Our current environment is one of somewhat higher standard deductions than in the past, so keep in mind that there really aren’t any additional savings when property taxes on residence don’t result in deductions. additional. Also be aware that payments must be remitted to the tax authority and those that are blocked are not deductible until the payments are applied to taxes.

Another rule that can affect the result is the allocation of property taxes to a home office when one is employed. There is a rule that arose from the Tax Cuts and Jobs Act 2017, in effect until 2025, which prohibits various itemized deductions. This would appear to reach the portion of property taxes attributable to an employee’s home office (Tax Cuts and Jobs Act, Conference Report to Accompany HR 1, 115th Cong., 1st Sess. House Report 115-466, December 15, 2017, p. 275, 276).

Payments should reflect taxes rather than assessments for, for example, street improvements. Additions to the asset base may or may not eventually generate tax savings. For example, additions to the tax base may not save tax if the gain on the house would be covered by the housing exclusion anyway.

If certain conditions are met, federal rules in 2020 still exempt $250,000 gain on sale of residence, $500,000 gain on joint filing (Second. 121). Also, the current rule is that the basis generally becomes the fair market value at death (Second. 1014). However, additions to the base over the lifetime will result in an additional income tax base and an additional base can save taxes.

Point to note: Keep track of property tax assessments that increase a home’s base, as there’s at least a good chance that these could eventually reduce income tax.

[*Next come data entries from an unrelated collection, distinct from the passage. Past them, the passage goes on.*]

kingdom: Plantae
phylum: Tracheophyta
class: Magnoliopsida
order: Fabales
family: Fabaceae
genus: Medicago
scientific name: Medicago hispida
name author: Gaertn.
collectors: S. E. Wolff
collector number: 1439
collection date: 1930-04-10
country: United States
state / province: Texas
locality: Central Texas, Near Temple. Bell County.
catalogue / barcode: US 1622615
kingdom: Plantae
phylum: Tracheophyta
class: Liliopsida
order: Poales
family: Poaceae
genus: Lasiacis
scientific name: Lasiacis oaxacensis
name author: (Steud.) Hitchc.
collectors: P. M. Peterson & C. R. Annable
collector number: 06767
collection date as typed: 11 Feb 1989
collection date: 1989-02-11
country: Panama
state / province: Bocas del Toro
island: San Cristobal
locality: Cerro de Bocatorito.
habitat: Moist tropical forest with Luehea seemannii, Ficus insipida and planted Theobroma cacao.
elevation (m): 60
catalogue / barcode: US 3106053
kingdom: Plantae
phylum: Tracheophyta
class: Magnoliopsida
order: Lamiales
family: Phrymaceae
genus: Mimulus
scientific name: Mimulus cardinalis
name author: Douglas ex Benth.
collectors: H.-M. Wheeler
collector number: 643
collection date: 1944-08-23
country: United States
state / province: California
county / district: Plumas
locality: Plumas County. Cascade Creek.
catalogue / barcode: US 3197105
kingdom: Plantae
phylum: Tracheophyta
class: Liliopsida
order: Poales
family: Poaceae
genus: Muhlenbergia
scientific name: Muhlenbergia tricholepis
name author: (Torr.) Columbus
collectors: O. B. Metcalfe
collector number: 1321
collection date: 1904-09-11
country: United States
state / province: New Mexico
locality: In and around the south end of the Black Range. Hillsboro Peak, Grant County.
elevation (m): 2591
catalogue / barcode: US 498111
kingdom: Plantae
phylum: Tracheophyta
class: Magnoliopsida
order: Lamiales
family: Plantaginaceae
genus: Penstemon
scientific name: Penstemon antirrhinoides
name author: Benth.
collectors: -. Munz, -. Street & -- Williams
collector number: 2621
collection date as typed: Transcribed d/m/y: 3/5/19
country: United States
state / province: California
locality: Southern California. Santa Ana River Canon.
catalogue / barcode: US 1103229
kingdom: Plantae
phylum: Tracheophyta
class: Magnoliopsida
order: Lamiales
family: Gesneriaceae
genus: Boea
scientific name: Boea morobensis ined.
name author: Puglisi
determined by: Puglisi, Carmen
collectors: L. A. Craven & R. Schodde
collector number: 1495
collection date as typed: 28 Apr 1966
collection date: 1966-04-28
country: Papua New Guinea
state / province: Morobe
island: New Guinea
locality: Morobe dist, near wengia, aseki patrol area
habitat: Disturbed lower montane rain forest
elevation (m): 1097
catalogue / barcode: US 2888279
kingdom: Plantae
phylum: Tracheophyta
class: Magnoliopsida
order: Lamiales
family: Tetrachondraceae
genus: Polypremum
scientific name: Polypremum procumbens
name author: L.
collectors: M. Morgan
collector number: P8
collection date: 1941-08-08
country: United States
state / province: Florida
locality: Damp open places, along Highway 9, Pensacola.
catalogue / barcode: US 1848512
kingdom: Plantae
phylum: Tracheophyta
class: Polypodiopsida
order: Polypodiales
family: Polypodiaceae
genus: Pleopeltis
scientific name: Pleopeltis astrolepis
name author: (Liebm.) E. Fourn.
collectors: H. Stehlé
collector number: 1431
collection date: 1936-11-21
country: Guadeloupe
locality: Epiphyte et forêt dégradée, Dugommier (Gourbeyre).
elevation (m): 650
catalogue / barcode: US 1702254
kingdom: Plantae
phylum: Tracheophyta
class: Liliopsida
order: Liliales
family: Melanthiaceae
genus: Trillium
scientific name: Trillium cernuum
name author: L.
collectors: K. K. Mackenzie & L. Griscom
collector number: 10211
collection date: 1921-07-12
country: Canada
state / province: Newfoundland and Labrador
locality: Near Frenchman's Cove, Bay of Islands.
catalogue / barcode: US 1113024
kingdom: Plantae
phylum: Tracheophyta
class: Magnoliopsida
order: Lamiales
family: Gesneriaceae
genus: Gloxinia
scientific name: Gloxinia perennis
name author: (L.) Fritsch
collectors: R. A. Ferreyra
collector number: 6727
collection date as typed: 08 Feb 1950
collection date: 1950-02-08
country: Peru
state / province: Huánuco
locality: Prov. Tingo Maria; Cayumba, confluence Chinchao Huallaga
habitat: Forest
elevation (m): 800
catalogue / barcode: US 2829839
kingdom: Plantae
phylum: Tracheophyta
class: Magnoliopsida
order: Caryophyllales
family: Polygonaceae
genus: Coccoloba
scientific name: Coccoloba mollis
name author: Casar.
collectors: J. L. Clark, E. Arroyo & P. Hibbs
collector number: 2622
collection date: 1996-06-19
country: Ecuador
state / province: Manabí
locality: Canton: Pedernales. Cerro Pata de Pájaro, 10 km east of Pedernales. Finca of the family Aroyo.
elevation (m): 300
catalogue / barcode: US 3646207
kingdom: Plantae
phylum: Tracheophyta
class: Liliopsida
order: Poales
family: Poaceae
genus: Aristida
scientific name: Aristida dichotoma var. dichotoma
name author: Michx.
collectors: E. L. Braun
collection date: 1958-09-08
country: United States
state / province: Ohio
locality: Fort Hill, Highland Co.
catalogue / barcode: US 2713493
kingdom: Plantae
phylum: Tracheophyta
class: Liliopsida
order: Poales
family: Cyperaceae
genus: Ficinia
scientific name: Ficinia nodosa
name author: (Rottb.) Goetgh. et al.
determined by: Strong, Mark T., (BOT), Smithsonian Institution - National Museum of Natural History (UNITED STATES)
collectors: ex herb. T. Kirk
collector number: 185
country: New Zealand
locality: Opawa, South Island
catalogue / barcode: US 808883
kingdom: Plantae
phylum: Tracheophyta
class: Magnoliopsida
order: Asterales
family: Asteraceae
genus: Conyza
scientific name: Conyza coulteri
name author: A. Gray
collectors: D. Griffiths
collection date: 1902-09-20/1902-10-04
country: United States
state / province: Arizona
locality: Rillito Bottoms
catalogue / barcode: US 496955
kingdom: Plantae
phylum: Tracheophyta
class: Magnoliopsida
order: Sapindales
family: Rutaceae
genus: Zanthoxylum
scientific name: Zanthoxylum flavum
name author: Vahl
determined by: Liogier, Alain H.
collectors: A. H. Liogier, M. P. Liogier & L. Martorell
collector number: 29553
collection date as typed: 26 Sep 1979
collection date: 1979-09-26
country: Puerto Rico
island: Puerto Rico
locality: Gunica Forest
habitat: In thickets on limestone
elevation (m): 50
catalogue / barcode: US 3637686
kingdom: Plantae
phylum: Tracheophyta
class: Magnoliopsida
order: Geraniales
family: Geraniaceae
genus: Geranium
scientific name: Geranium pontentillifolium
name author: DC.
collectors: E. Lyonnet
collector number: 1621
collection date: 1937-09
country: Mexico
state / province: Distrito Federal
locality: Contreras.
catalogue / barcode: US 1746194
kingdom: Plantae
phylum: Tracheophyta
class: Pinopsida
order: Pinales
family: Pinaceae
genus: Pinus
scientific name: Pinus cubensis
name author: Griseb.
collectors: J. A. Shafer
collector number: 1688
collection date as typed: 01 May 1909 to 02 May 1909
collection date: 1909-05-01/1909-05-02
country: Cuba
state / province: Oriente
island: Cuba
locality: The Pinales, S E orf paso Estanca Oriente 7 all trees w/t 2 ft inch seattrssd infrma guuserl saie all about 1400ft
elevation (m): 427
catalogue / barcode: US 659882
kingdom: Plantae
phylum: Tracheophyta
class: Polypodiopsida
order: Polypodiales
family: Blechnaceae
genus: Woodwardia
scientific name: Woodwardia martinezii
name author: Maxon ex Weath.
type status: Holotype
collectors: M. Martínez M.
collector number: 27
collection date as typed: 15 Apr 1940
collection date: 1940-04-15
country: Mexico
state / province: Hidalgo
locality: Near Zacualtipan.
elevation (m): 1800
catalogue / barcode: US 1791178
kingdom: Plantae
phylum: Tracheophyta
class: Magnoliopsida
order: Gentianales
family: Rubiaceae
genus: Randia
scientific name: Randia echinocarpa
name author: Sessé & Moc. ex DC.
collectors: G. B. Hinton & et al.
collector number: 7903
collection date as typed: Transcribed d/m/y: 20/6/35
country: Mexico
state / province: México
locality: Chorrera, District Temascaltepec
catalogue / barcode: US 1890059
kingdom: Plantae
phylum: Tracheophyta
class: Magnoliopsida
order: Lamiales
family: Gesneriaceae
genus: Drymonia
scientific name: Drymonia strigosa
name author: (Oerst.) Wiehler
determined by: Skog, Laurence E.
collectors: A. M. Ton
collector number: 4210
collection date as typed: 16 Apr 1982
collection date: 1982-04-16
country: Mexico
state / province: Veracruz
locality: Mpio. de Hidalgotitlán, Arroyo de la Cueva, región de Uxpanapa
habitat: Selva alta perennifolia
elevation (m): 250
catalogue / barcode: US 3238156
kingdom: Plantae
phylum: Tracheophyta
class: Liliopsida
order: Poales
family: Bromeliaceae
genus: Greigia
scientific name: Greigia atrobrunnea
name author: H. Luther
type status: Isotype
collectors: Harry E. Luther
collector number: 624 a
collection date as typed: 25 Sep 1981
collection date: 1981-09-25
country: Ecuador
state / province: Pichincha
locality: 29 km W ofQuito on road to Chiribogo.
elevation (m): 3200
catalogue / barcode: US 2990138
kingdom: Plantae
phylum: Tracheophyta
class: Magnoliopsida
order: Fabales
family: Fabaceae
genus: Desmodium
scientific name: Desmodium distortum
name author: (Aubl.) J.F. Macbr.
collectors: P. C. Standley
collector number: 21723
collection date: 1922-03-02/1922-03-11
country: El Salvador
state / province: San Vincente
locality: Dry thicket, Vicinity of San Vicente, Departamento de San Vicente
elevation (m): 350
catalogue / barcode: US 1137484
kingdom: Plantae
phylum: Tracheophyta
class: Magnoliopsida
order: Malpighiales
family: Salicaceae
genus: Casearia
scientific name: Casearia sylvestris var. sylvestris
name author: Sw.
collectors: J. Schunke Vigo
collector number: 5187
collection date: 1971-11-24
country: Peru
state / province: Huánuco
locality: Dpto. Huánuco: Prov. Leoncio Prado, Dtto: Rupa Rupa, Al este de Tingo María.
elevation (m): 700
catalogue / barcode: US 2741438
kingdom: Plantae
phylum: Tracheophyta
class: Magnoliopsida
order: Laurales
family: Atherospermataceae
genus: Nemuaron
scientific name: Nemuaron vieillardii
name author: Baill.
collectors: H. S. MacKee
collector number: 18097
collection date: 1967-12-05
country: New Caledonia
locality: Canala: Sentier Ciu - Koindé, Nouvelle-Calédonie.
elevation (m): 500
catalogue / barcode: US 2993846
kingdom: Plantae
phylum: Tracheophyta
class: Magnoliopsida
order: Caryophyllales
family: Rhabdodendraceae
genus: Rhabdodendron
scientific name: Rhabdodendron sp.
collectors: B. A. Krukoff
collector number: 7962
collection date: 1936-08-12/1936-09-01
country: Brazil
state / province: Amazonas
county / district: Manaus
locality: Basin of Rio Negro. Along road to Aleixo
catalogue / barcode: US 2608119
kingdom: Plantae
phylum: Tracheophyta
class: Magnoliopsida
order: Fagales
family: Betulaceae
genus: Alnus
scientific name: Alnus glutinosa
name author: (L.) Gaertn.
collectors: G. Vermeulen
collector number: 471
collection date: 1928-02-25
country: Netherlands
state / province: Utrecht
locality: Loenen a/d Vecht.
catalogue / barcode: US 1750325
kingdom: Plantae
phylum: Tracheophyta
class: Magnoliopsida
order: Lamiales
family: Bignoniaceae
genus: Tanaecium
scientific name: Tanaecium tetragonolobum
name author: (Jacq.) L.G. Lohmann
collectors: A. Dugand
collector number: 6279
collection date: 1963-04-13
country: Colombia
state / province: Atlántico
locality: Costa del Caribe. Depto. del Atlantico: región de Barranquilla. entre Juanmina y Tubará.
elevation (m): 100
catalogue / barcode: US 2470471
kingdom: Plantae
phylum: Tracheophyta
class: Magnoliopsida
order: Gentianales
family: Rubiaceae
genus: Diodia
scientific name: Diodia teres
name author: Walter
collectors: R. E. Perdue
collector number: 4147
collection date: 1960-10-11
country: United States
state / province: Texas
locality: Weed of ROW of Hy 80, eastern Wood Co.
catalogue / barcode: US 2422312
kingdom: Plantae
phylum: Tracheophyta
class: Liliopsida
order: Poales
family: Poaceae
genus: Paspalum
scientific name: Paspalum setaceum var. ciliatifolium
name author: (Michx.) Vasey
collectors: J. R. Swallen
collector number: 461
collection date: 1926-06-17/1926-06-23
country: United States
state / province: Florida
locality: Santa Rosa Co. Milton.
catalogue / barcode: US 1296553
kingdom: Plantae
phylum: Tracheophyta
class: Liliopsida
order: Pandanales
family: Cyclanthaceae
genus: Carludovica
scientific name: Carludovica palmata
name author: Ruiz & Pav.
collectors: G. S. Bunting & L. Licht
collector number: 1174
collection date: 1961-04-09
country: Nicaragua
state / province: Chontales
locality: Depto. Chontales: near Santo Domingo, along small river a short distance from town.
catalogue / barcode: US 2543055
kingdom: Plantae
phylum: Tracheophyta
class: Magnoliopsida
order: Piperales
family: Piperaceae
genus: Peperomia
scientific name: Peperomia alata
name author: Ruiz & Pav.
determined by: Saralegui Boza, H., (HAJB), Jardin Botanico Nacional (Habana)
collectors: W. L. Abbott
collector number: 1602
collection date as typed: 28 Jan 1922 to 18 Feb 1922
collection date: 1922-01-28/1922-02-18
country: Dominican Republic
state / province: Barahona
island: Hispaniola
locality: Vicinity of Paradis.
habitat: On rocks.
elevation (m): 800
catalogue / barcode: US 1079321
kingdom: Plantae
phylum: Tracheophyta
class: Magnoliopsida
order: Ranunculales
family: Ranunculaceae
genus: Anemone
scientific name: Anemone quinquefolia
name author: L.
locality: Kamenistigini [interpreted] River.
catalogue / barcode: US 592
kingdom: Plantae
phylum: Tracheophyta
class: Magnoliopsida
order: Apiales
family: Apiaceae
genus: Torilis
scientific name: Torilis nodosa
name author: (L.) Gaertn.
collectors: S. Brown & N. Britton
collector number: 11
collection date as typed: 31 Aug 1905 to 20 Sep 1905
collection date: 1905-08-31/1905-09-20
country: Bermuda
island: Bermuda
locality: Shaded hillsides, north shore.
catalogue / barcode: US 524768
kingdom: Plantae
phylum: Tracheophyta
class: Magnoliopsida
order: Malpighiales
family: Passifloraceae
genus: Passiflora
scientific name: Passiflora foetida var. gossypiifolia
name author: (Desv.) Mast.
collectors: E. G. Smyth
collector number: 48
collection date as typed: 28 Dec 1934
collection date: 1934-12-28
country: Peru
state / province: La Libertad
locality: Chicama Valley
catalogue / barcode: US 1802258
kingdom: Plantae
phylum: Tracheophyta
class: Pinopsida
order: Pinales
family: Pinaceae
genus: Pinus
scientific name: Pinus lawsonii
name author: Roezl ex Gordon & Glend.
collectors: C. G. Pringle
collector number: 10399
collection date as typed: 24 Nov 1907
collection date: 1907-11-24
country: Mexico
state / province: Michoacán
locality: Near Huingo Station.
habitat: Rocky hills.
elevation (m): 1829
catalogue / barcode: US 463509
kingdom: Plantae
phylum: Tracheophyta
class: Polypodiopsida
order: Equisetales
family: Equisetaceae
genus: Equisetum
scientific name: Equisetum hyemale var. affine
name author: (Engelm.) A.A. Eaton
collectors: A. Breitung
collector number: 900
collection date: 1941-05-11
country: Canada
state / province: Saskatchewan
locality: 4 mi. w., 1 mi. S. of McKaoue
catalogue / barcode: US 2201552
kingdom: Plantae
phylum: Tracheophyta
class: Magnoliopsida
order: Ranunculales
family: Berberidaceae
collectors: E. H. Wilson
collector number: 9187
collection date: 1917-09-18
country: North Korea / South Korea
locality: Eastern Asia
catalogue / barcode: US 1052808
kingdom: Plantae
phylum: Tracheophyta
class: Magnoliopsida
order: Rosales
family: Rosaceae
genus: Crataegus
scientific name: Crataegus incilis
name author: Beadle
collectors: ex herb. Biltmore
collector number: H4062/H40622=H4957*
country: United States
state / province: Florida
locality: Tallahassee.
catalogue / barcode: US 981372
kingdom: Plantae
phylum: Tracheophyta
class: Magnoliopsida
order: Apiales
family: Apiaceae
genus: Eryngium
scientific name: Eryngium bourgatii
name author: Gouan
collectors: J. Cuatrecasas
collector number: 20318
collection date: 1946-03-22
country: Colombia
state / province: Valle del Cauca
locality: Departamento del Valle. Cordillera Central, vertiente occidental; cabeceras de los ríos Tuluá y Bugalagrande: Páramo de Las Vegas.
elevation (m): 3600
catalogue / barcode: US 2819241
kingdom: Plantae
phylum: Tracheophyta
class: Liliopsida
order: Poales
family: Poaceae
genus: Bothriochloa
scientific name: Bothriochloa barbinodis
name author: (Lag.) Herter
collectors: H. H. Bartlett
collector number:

Additionally, a personal residence can be transferred to children while alive to simplify transfers upon death. Thus, there may be no increase in fair market value at death because the residence did not belong to the deceased at the time of death.

The use of the standard rather than itemized deduction does not affect the nature of the property tax and its deductibility. Actual property taxes cannot be added to the base simply because the taxpayer does not itemize.

If the adult child pays property tax for the widowed mother, this does not result in an additional property tax deduction on the child’s return, assuming the child details. The child cannot deduct property tax as such in these circumstances, as the payment is only a gift to the parent who owns the house.

Final Thoughts – Property Transfers and Taxes

Detailed planning of residential transfers within the family and tenancy issues between relatives are beyond our immediate discussion. The 2020 environment with its COVID-19 concerns could have a relatively quick effect on valuations, depending on the local economy and local legislation.

Property taxes are primarily a matter of national and local tax law. There are also provisions that can arise, such as relief provisions later in life that can affect planning within the family.

Generally, transfers, even transfers by gift within family members, may need to be reviewed for gift and estate tax planning. Keep in mind the prospect of changes in state and local laws in your client’s jurisdiction.

As an example, in California, as we approach the end of 2020, ballot measures are being proposed aimed at increasing property tax collections on commercial properties as well as assessment increases where there are has certain transfers within the family. These provisions trigger short-term transfer discussions in an effort to avoid a property tax increase if it becomes law.

Any type of property transfer within the family should consider property tax implications.